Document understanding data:
-*-

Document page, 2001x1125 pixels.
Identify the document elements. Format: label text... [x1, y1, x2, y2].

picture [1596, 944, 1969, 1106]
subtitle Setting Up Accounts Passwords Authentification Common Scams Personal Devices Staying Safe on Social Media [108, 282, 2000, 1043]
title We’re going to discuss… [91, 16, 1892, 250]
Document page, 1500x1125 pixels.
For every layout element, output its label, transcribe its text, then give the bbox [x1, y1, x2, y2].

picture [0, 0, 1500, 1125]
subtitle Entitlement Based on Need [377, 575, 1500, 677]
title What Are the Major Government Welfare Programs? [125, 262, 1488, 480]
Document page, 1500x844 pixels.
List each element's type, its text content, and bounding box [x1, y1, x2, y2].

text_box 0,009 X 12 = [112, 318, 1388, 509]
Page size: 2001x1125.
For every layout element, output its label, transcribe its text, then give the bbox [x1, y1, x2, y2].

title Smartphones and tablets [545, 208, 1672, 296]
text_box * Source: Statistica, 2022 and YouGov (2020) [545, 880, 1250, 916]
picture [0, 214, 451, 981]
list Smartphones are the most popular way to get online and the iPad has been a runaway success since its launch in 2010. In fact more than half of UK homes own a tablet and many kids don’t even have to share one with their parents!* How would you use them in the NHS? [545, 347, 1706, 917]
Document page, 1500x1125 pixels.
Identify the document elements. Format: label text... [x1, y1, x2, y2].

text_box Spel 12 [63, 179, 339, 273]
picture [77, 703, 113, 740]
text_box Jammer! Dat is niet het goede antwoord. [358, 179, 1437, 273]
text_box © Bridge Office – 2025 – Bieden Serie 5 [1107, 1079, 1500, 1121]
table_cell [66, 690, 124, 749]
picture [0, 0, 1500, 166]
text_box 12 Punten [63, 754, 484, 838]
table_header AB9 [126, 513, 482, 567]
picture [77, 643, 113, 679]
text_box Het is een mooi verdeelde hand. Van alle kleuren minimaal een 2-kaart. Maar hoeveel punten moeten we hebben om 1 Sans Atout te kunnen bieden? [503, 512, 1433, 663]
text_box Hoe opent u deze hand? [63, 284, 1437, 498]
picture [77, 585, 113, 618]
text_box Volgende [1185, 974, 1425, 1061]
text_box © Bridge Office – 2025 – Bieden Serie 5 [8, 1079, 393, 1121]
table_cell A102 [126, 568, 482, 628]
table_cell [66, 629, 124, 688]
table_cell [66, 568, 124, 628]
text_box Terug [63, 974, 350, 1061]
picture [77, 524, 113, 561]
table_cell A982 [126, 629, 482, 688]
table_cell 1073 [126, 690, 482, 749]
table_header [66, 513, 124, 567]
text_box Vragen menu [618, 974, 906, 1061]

-*-

Every line of the records should be reproduced exactly.

Answer for the task =
Document page, 2001x1125 pixels.
Identify the document elements. Format: label text... [x1, y1, x2, y2].

picture [1596, 944, 1969, 1106]
subtitle Setting Up Accounts Passwords Authentification Common Scams Personal Devices Staying Safe on Social Media [108, 282, 2000, 1043]
title We’re going to discuss… [91, 16, 1892, 250]
Document page, 1500x1125 pixels.
For every layout element, output its label, transcribe its text, then give the bbox [x1, y1, x2, y2].

picture [0, 0, 1500, 1125]
subtitle Entitlement Based on Need [377, 575, 1500, 677]
title What Are the Major Government Welfare Programs? [125, 262, 1488, 480]
Document page, 1500x844 pixels.
List each element's type, its text content, and bounding box [x1, y1, x2, y2].

text_box 0,009 X 12 = [112, 318, 1388, 509]
Page size: 2001x1125.
For every layout element, output its label, transcribe its text, then give the bbox [x1, y1, x2, y2].

title Smartphones and tablets [545, 208, 1672, 296]
text_box * Source: Statistica, 2022 and YouGov (2020) [545, 880, 1250, 916]
picture [0, 214, 451, 981]
list Smartphones are the most popular way to get online and the iPad has been a runaway success since its launch in 2010. In fact more than half of UK homes own a tablet and many kids don’t even have to share one with their parents!* How would you use them in the NHS? [545, 347, 1706, 917]
Document page, 1500x1125 pixels.
Identify the document elements. Format: label text... [x1, y1, x2, y2].

text_box Spel 12 [63, 179, 339, 273]
picture [77, 703, 113, 740]
text_box Jammer! Dat is niet het goede antwoord. [358, 179, 1437, 273]
text_box © Bridge Office – 2025 – Bieden Serie 5 [1107, 1079, 1500, 1121]
table_cell [66, 690, 124, 749]
picture [0, 0, 1500, 166]
text_box 12 Punten [63, 754, 484, 838]
table_header AB9 [126, 513, 482, 567]
picture [77, 643, 113, 679]
text_box Het is een mooi verdeelde hand. Van alle kleuren minimaal een 2-kaart. Maar hoeveel punten moeten we hebben om 1 Sans Atout te kunnen bieden? [503, 512, 1433, 663]
text_box Hoe opent u deze hand? [63, 284, 1437, 498]
picture [77, 585, 113, 618]
text_box Volgende [1185, 974, 1425, 1061]
text_box © Bridge Office – 2025 – Bieden Serie 5 [8, 1079, 393, 1121]
table_cell A102 [126, 568, 482, 628]
table_cell [66, 629, 124, 688]
table_cell [66, 568, 124, 628]
text_box Terug [63, 974, 350, 1061]
picture [77, 524, 113, 561]
table_cell A982 [126, 629, 482, 688]
table_cell 1073 [126, 690, 482, 749]
table_header [66, 513, 124, 567]
text_box Vragen menu [618, 974, 906, 1061]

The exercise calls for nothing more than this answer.